[Stored items]
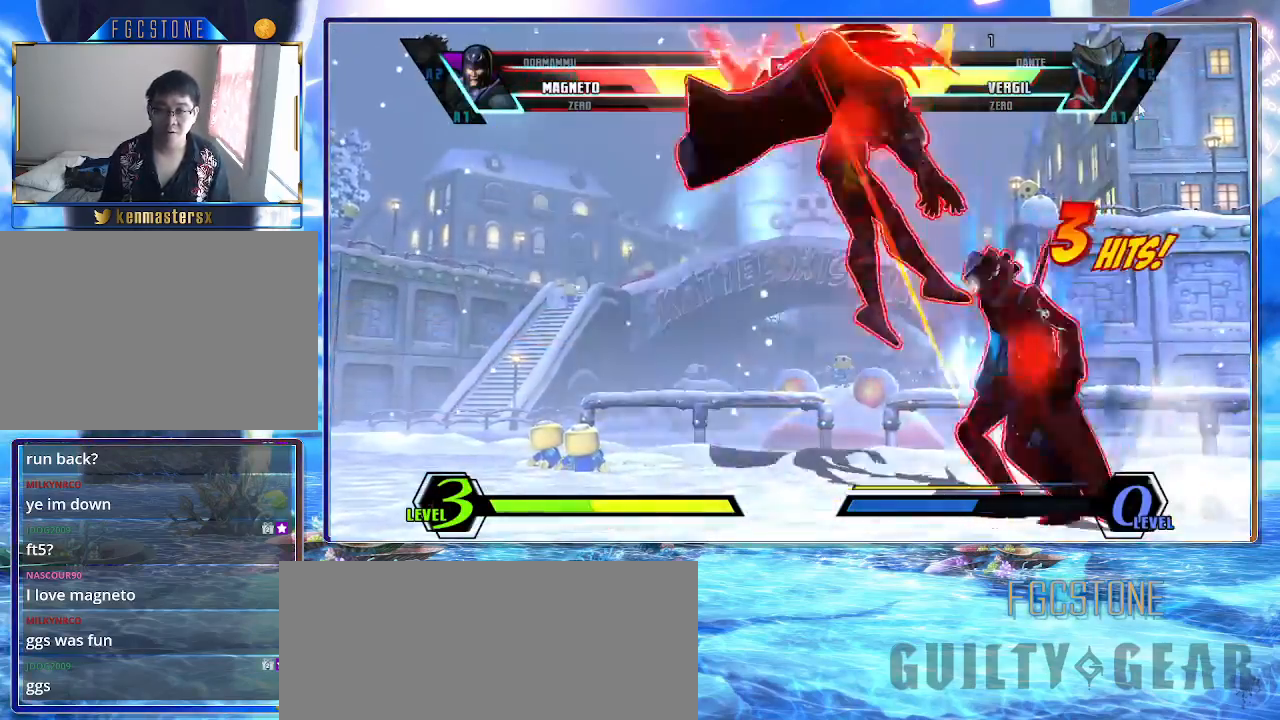
{"buttons": ["K"], "left_stick": "down-left", "events": [[17, "K", "up"], [117, "K", "down"], [133, "S", "down"], [200, "K", "up"], [267, "S", "up"], [283, "K", "down"], [350, "S", "down"], [367, "K", "up"], [450, "K", "down"], [467, "S", "up"]]}
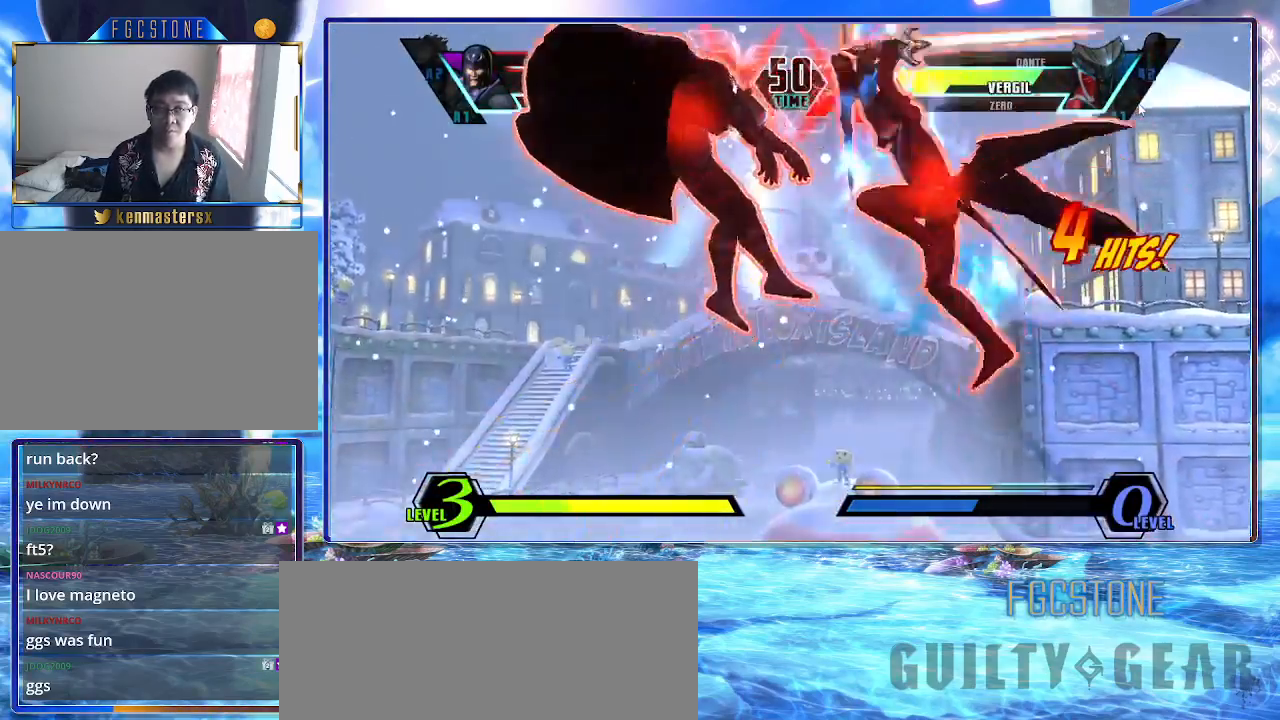
{"buttons": [], "left_stick": "down-left", "events": [[33, "K", "up"], [33, "S", "down"], [117, "K", "down"], [117, "S", "up"], [167, "K", "up"]]}
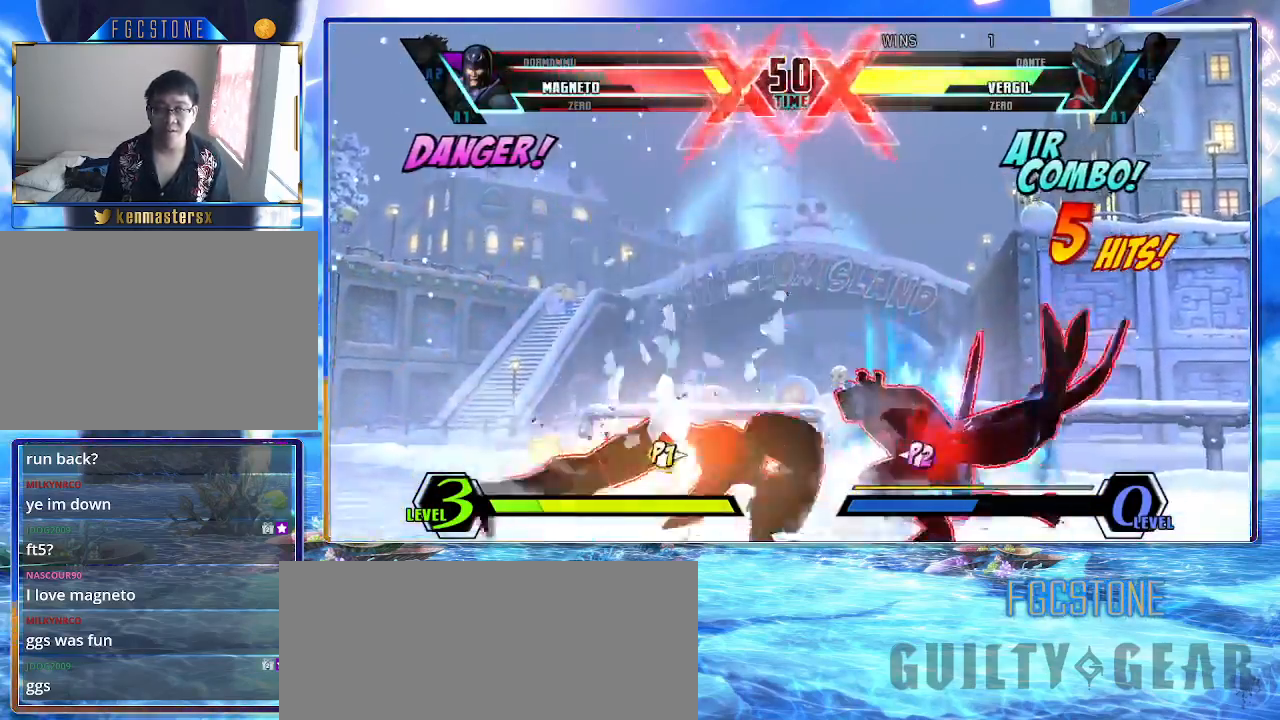
{"buttons": [], "left_stick": "down-left", "events": []}
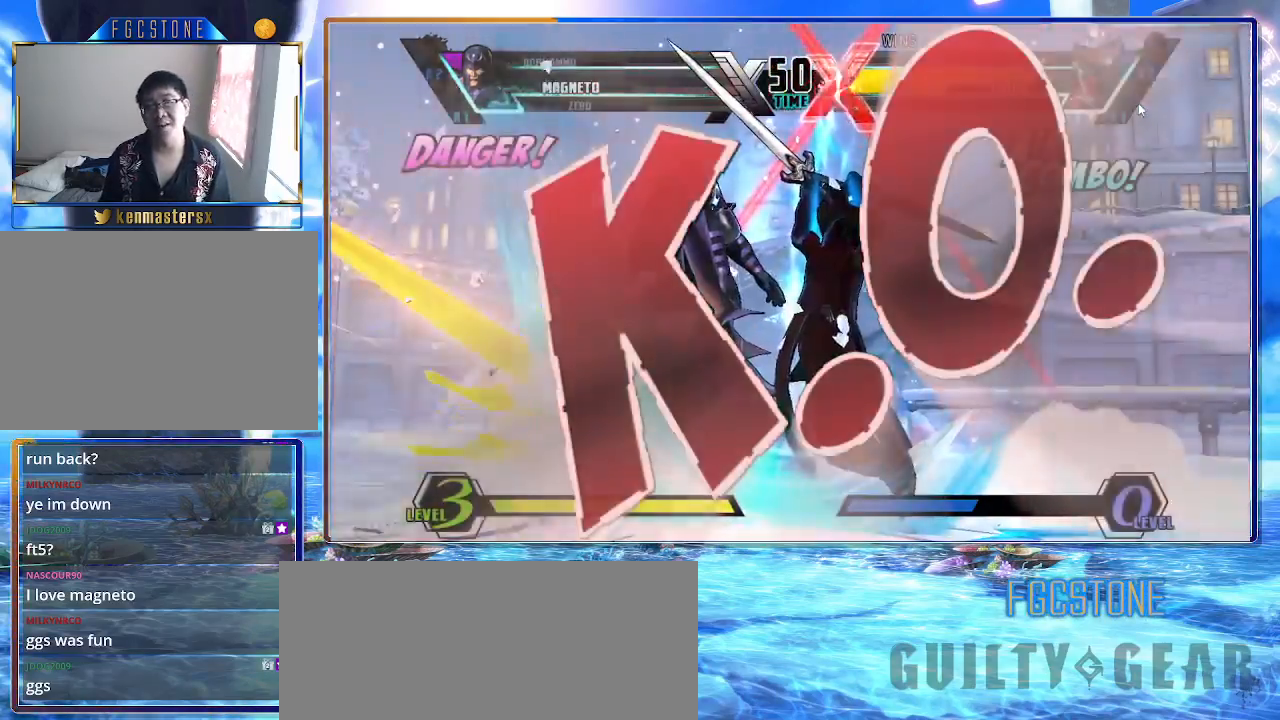
{"buttons": [], "left_stick": "center", "events": [[367, "left_stick", "center"]]}
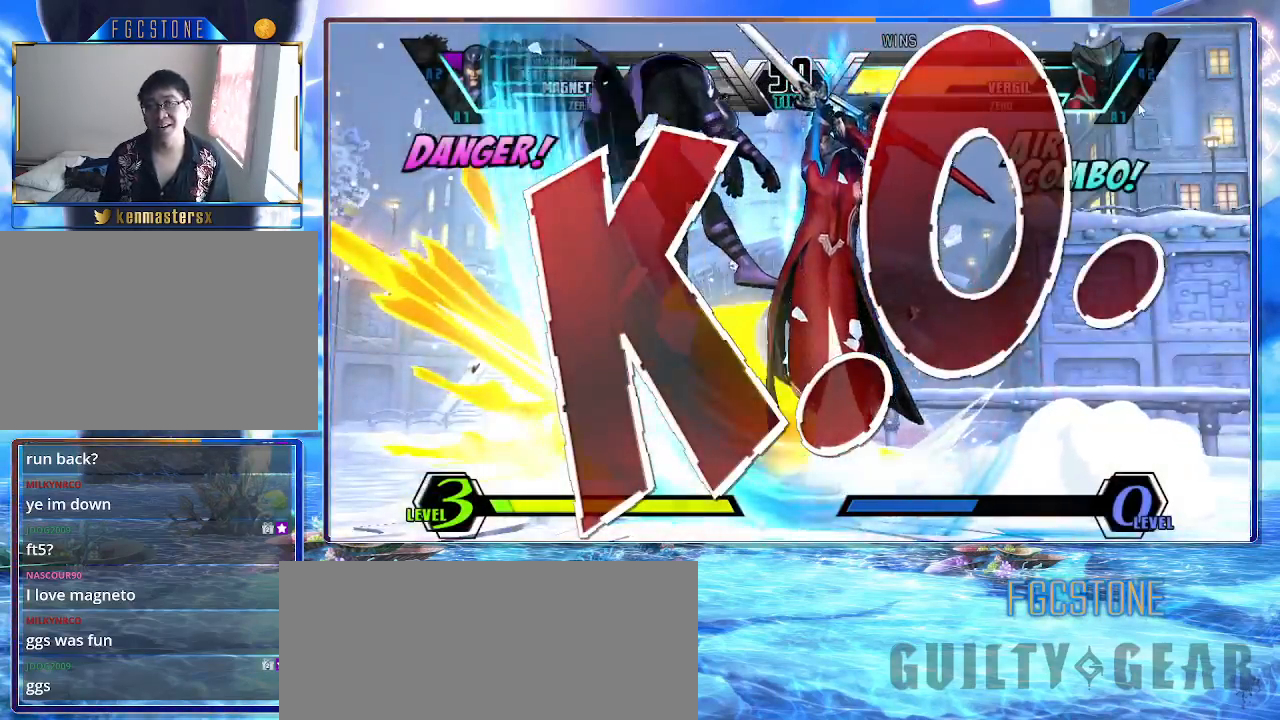
{"buttons": [], "left_stick": "center", "events": []}
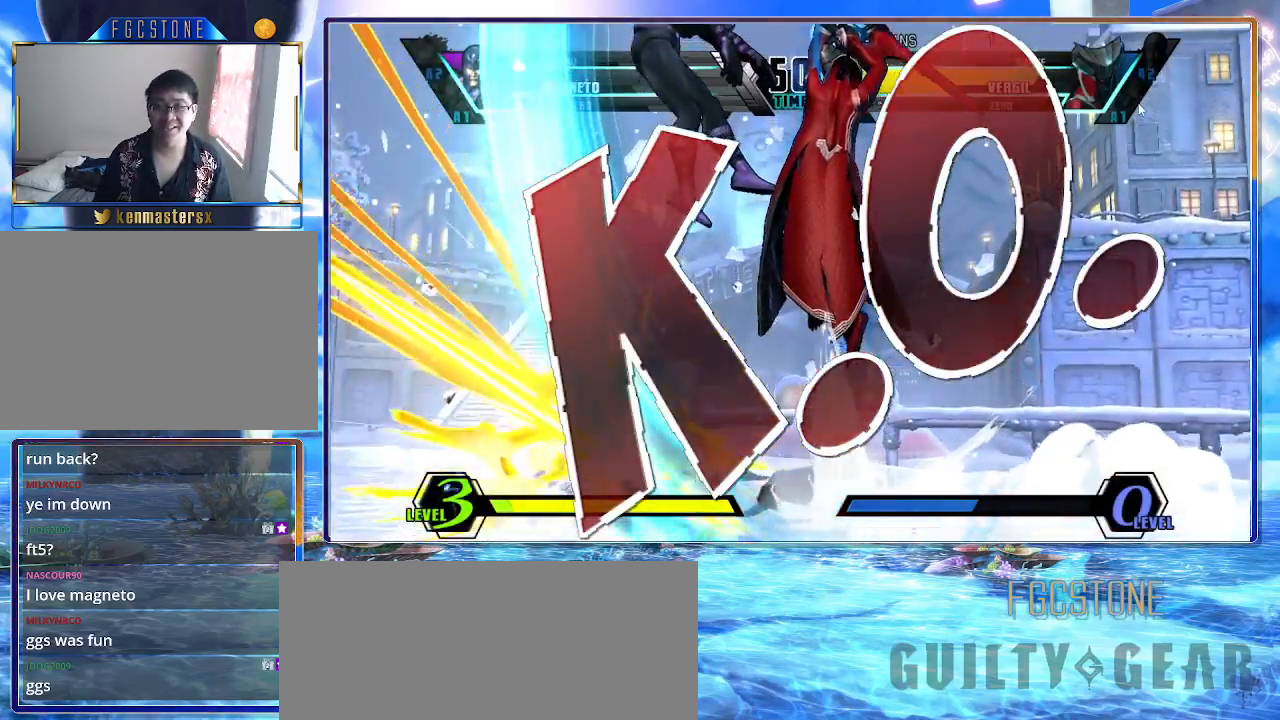
{"buttons": [], "left_stick": "center", "events": []}
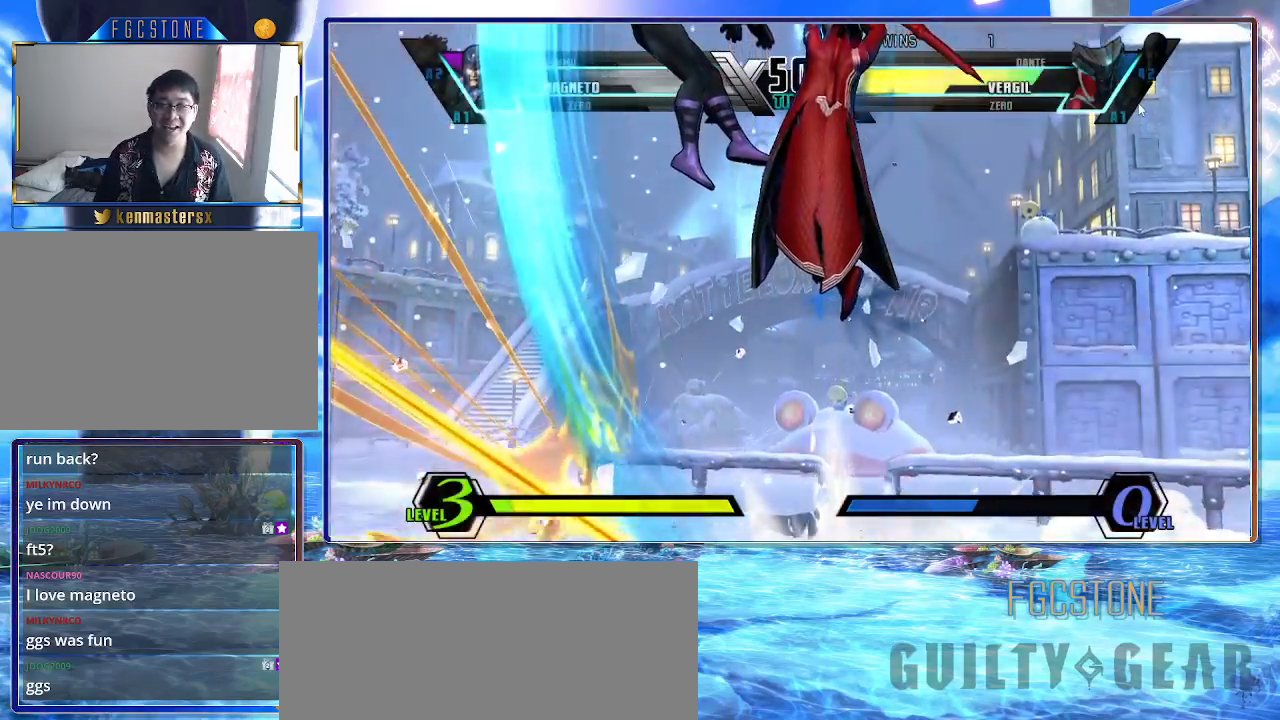
{"buttons": [], "left_stick": "center", "events": []}
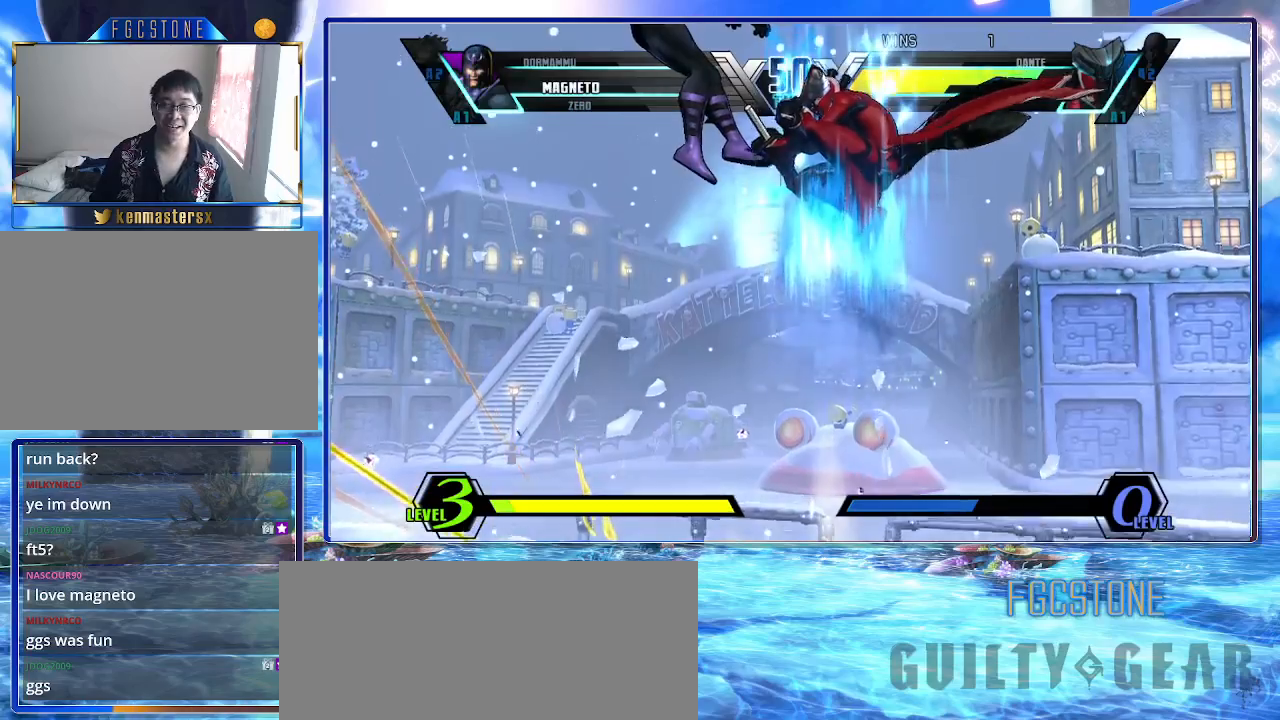
{"buttons": [], "left_stick": "center", "events": []}
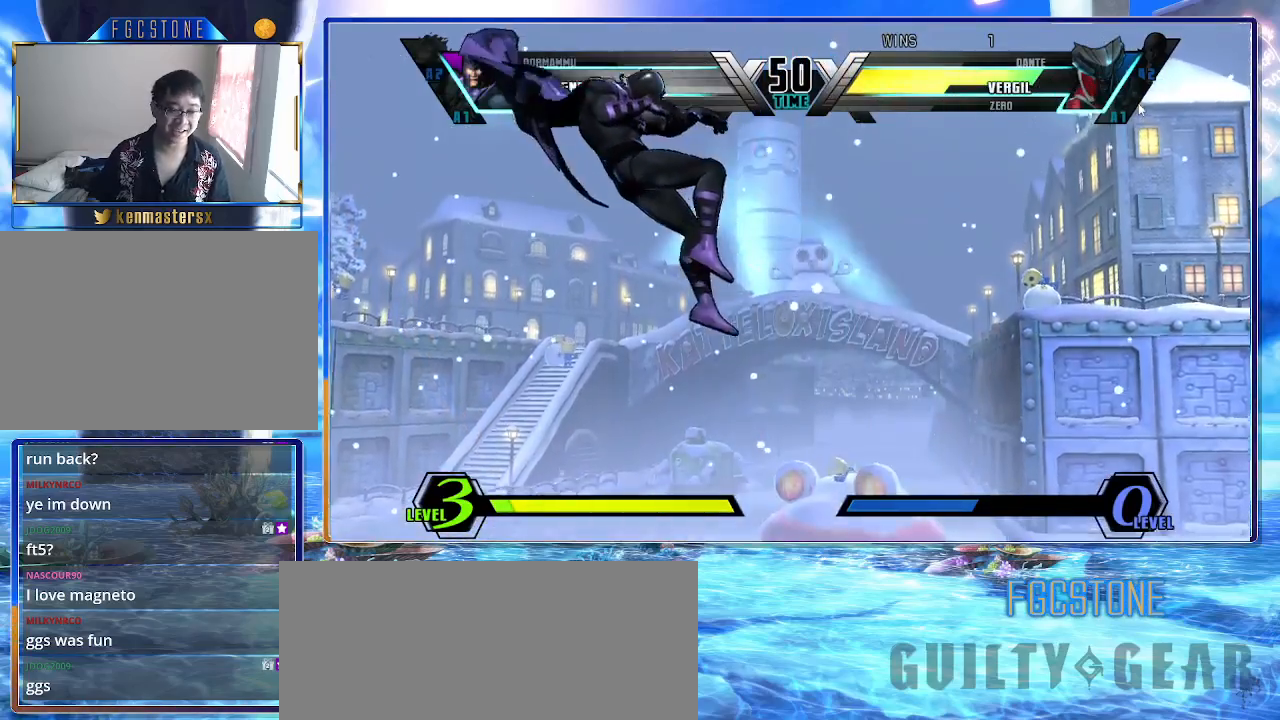
{"buttons": [], "left_stick": "center", "events": []}
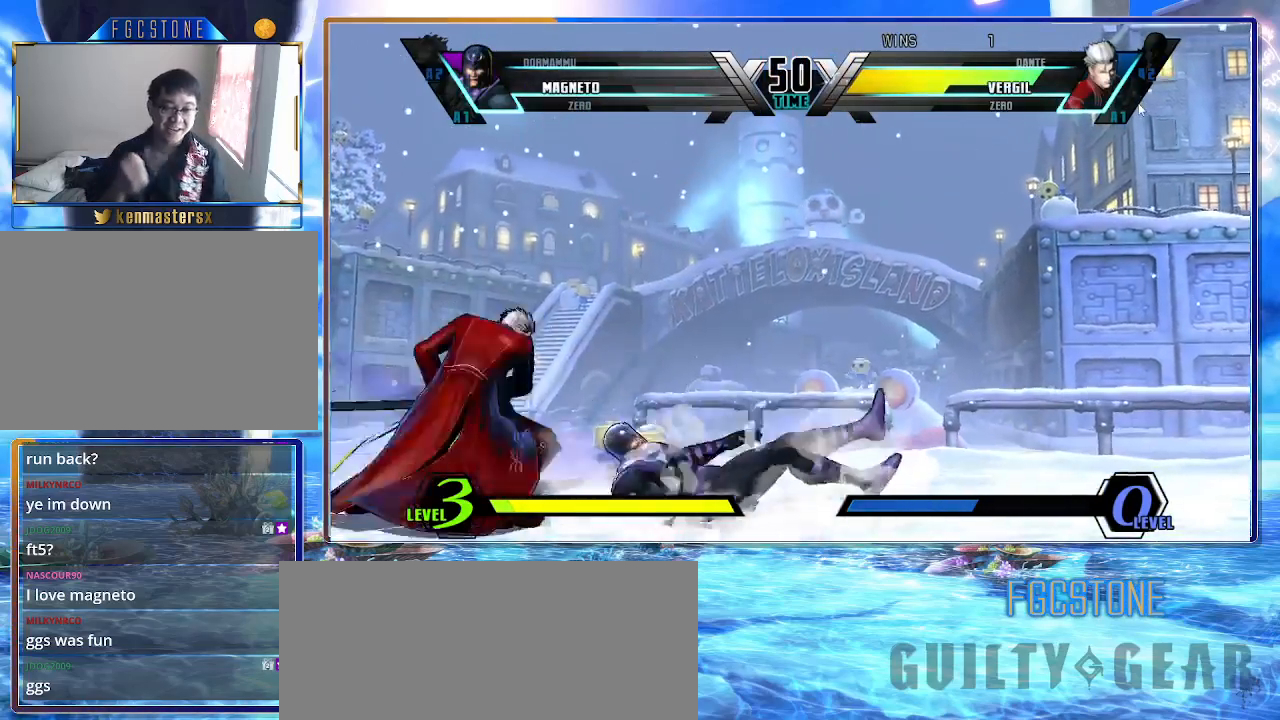
{"buttons": [], "left_stick": "center", "events": []}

PROBLEM:
Wherever a line of the entries holds the string "down", copy that line.

EXPECTED ANSWER:
{"buttons": ["K"], "left_stick": "down-left", "events": [[17, "K", "up"], [117, "K", "down"], [133, "S", "down"], [200, "K", "up"], [267, "S", "up"], [283, "K", "down"], [350, "S", "down"], [367, "K", "up"], [450, "K", "down"], [467, "S", "up"]]}
{"buttons": [], "left_stick": "down-left", "events": [[33, "K", "up"], [33, "S", "down"], [117, "K", "down"], [117, "S", "up"], [167, "K", "up"]]}
{"buttons": [], "left_stick": "down-left", "events": []}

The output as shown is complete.